The lecture will focus largely on London. Because of the unique size and complexity of the metropolis, the challenges of providing decent housing had proved hard to meet throughout the Victorian period. The creation of the London County Council (LCC) in 1889 and a national housing Act that followed offered the opportunity of a fresh approach to the problems. The LCC took up the cudgels, building up a new Housing Section of young men in its Architect’s Department from 1893 charged with designing accommodation – in the first instance, mainly ‘flats’ – of handsome appearance combined with decent space standards and sanitation. Though the LCC’s housing programmes were modest in the first instance and the difficulties it faced were great, this marked the effective start of what in Britain has been known as ‘public-sector architecture’: some time will be devoted to exploring just what that meant.

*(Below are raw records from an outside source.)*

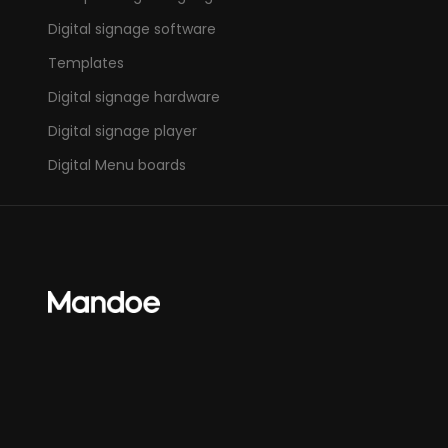
Digital signage software
Templates
Digital signage hardware
Digital signage player
Digital Menu boards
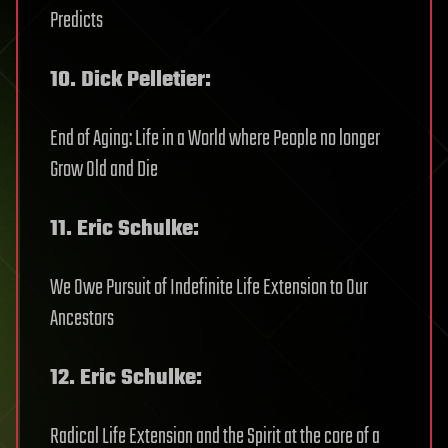
Predicts
10. Dick Pelletier:
End of Aging: Life in a World where People no longer
Grow Old and Die
11. Eric Schulke:
We Owe Pursuit of Indefinite Life Extension to Our
Ancestors
12. Eric Schulke:
Radical Life Extension and the Spirit at the core of a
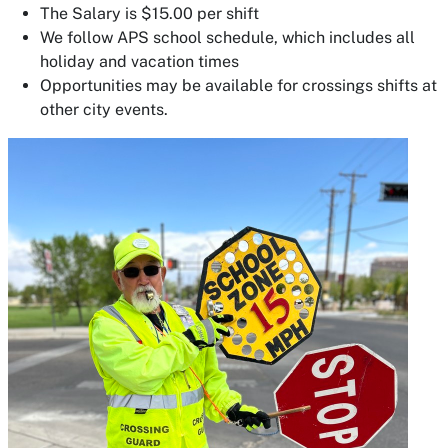
The Salary is $15.00 per shift
We follow APS school schedule, which includes all
holiday and vacation times
Opportunities may be available for crossings shifts at
other city events.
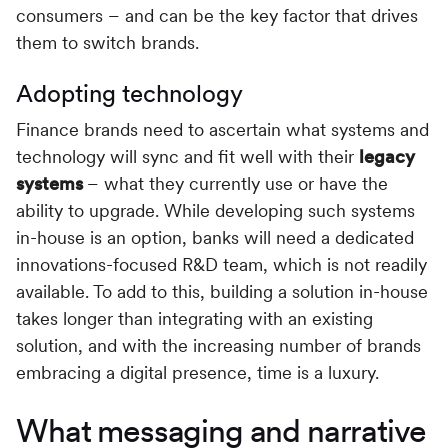
consumers – and can be the key factor that drives
them to switch brands.
Adopting technology
Finance brands need to ascertain what systems and
technology will sync and fit well with their
legacy
systems
– what they currently use or have the
ability to upgrade. While developing such systems
in-house is an option, banks will need a dedicated
innovations-focused R&D team, which is not readily
available. To add to this, building a solution in-house
takes longer than integrating with an existing
solution, and with the increasing number of brands
embracing a digital presence, time is a luxury.
What messaging and narrative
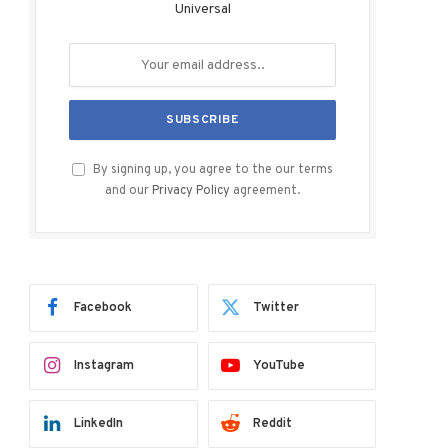
Universal
By signing up, you agree to the our terms
and our
Privacy Policy
agreement.
Facebook
Twitter
Instagram
YouTube
LinkedIn
Reddit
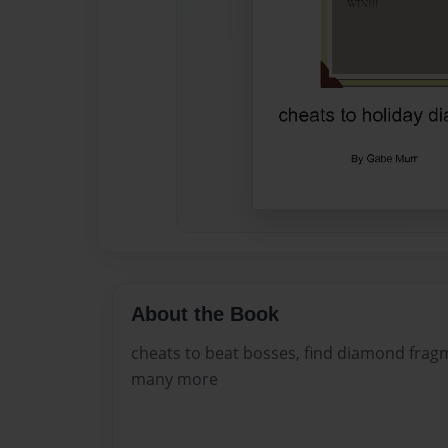
About the Book
cheats to beat bosses, find diamond frag
many more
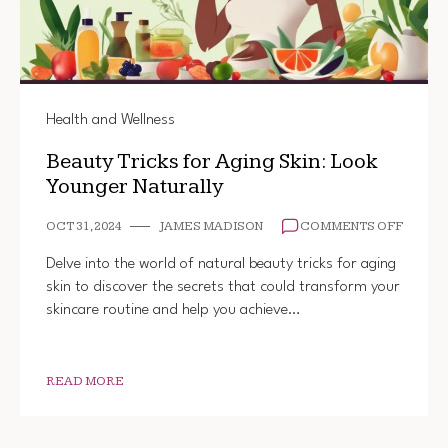
Health and Wellness
Beauty Tricks for Aging Skin: Look
Younger Naturally
ON
OCT 31, 2024
JAMES MADISON
COMMENTS OFF
BEAUT
TRICK
Delve into the world of natural beauty tricks for aging
FOR
skin to discover the secrets that could transform your
AGING
skincare routine and help you achieve…
SKIN:
LOOK
YOUNG
NATUR
READ MORE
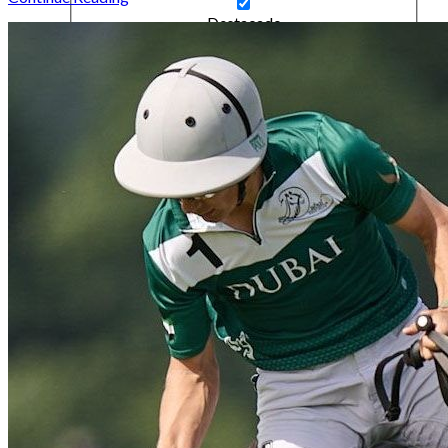
Destacado
Gifts & Treats
Highlight
Interviews
Kitbag
Lifestyle
News
No Category
People
Polo Quarterly
Polo Quarterly Highlight
Ponies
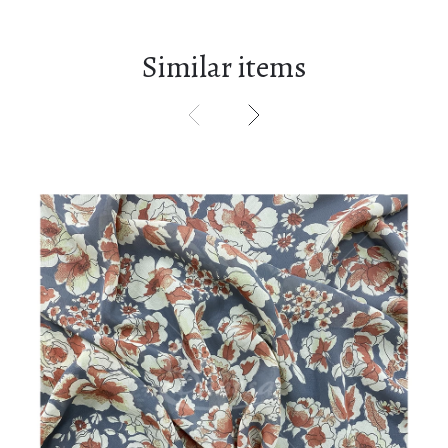
Similar items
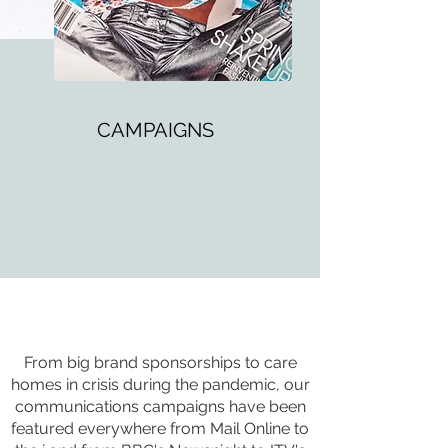
CAMPAIGNS
From big brand sponsorships to care
homes in crisis during the pandemic, our
communications campaigns have been
featured everywhere from Mail Online to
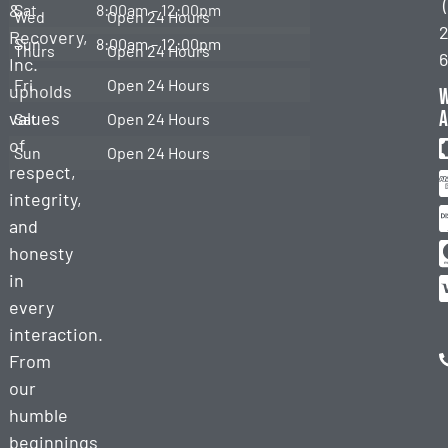
&
Sat
8:00am – 12:00pm
Towing
Wed
Open 24 Hours
2
Recovery,
Sun
8:00am – 12:00pm
Thurs
Open 24 Hours
Heavy
Inc.
Duty
Fri
Open 24 Hours
upholds
Recovery
a
values
Sat
Open 24 Hours
of
Sun
Open 24 Hours
respect,
integrity,
and
honesty
in
every
interaction.
From
our
humble
beginnings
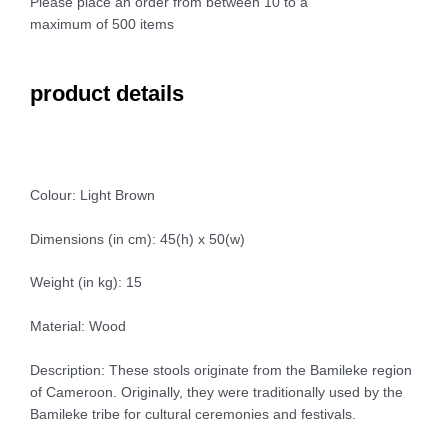
Please place an order from between 10 to a
maximum of 500 items
product details
Colour: Light Brown
Dimensions (in cm): 45(h) x 50(w)
Weight (in kg): 15
Material: Wood
Description: These stools originate from the Bamileke region
of Cameroon. Originally, they were traditionally used by the
Bamileke tribe for cultural ceremonies and festivals.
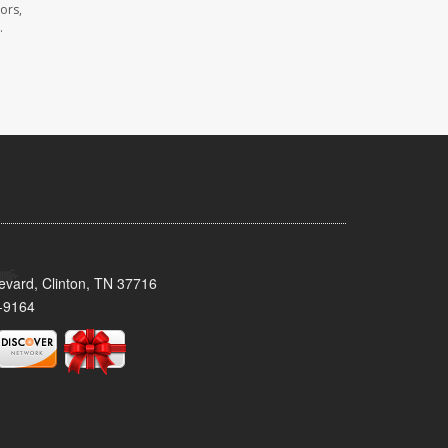
ors,
.
evard, Clinton, TN 37716
-9164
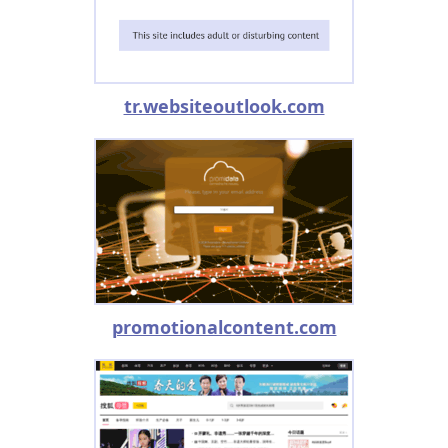
tr.websiteoutlook.com
promotionalcontent.com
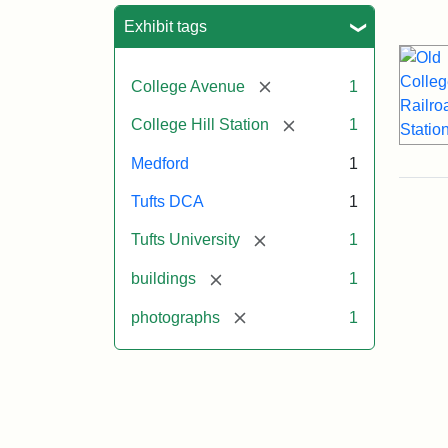
Sea
Exhibit tags
[remove]
College Avenue
1
[remove]
College Hill Station
1
Medford
1
Tufts DCA
1
[remove]
Tufts University
1
[remove]
buildings
1
[remove]
photographs
1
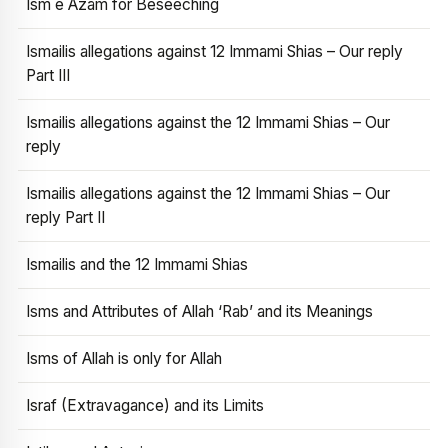
Ism e Azam for Beseeching
Ismailis allegations against 12 Immami Shias – Our reply
Part III
Ismailis allegations against the 12 Immami Shias – Our
reply
Ismailis allegations against the 12 Immami Shias – Our
reply Part II
Ismailis and the 12 Immami Shias
Isms and Attributes of Allah ‘Rab’ and its Meanings
Isms of Allah is only for Allah
Israf (Extravagance) and its Limits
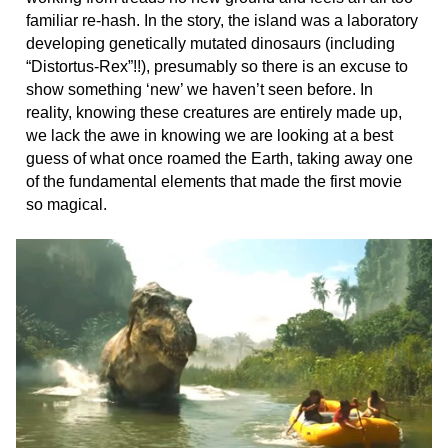
familiar re-hash. In the story, the island was a laboratory
developing genetically mutated dinosaurs (including
“Distortus-Rex”!!), presumably so there is an excuse to
show something ‘new’ we haven’t seen before. In
reality, knowing these creatures are entirely made up,
we lack the awe in knowing we are looking at a best
guess of what once roamed the Earth, taking away one
of the fundamental elements that made the first movie
so magical.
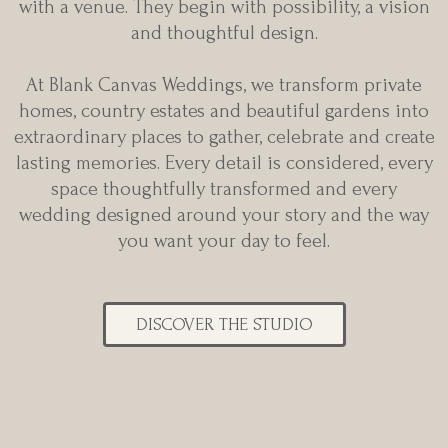
with a venue. They begin with possibility, a vision
and thoughtful design.
At Blank Canvas Weddings, we transform private
homes, country estates and beautiful gardens into
extraordinary places to gather, celebrate and create
lasting memories. Every detail is considered, every
space thoughtfully transformed and every
wedding designed around your story and the way
you want your day to feel.
DISCOVER THE STUDIO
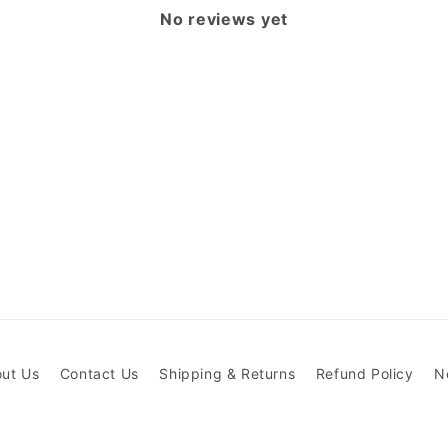
No reviews yet
ut Us
Contact Us
Shipping & Returns
Refund Policy
N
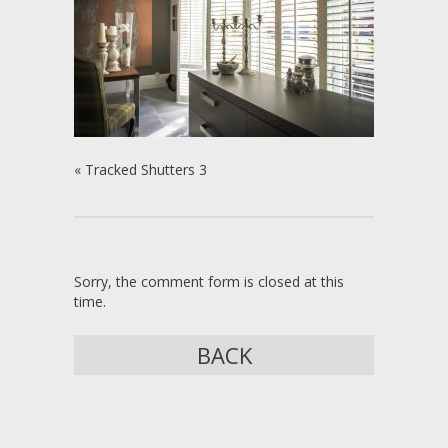
«
Tracked Shutters 3
Sorry, the comment form is closed at this
time.
BACK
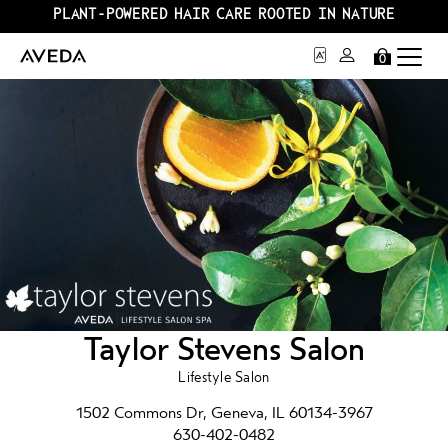
PLANT-POWERED HAIR CARE ROOTED IN NATURE
0
Taylor Stevens Salon
Lifestyle Salon
1502 Commons Dr, Geneva, IL 60134-3967
630-402-0482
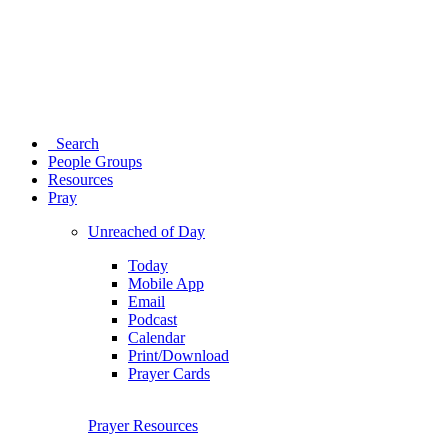
Search
People Groups
Resources
Pray
Unreached of Day
Today
Mobile App
Email
Podcast
Calendar
Print/Download
Prayer Cards
Prayer Resources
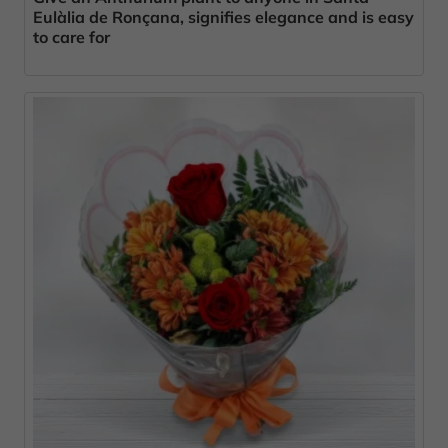
Eulàlia de Ronçana, signifies elegance and is easy
to care for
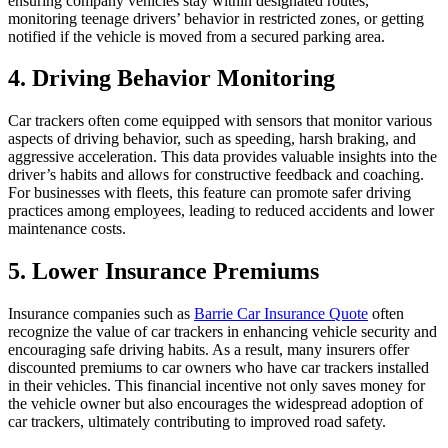
ensuring company vehicles stay within designated routes,
monitoring teenage drivers’ behavior in restricted zones, or getting
notified if the vehicle is moved from a secured parking area.
4. Driving Behavior Monitoring
Car trackers often come equipped with sensors that monitor various
aspects of driving behavior, such as speeding, harsh braking, and
aggressive acceleration. This data provides valuable insights into the
driver’s habits and allows for constructive feedback and coaching.
For businesses with fleets, this feature can promote safer driving
practices among employees, leading to reduced accidents and lower
maintenance costs.
5. Lower Insurance Premiums
Insurance companies such as
Barrie Car Insurance Quote
often
recognize the value of car trackers in enhancing vehicle security and
encouraging safe driving habits. As a result, many insurers offer
discounted premiums to car owners who have car trackers installed
in their vehicles. This financial incentive not only saves money for
the vehicle owner but also encourages the widespread adoption of
car trackers, ultimately contributing to improved road safety.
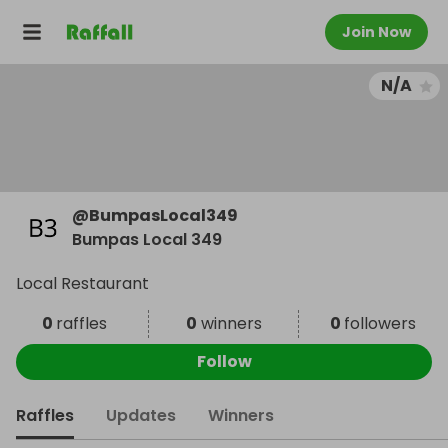
Join Now
N/A
@
BumpasLocal349
Bumpas Local 349
Local Restaurant
0
raffles
0
winners
0
followers
Follow
Raffles
Updates
Winners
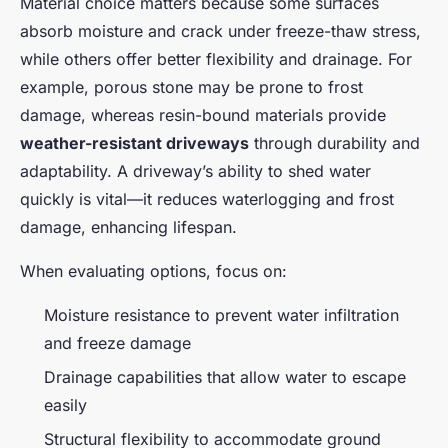
Material choice matters because some surfaces
absorb moisture and crack under freeze-thaw stress,
while others offer better flexibility and drainage. For
example, porous stone may be prone to frost
damage, whereas resin-bound materials provide
weather-resistant driveways
through durability and
adaptability. A driveway’s ability to shed water
quickly is vital—it reduces waterlogging and frost
damage, enhancing lifespan.
When evaluating options, focus on:
Moisture resistance to prevent water infiltration
and freeze damage
Drainage capabilities that allow water to escape
easily
Structural flexibility to accommodate ground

After 1900 the LCC switched its housing programmes largely to suburban estates in the belief that these proved better environments for working families. Such estates became dominant in British public housing up to and even after the Second World War. As important and influential as the LCC’s efforts in these years if not more so was the Garden City and Garden Suburb movement, in which Raymond Unwin provided the main architectural and planning force. Strictly, Unwin’s pre-First World War work does not belong to the public sector, but it is a crucial strand in the development of the story of British housing, not least in terms of its international influence, so it will feature strongly in the second half of the talk.
Speaker: Andrew Saint
Andrew Saint was the General Editor of the Survey of London between 2006 and 2015. His books include Richard Norman Shaw (1976, second edition 2010); The Image of the Architect (1983); Towards A Social Architecture: The Role of England in Post-War School-Building (1987); Architect and Engineer: A Study in Sibling Rivalry (2007); and London 1870–1914, A City at its Zenith (2021). Between 1995 and 2006 he was a professor in the Department of Architecture at Cambridge.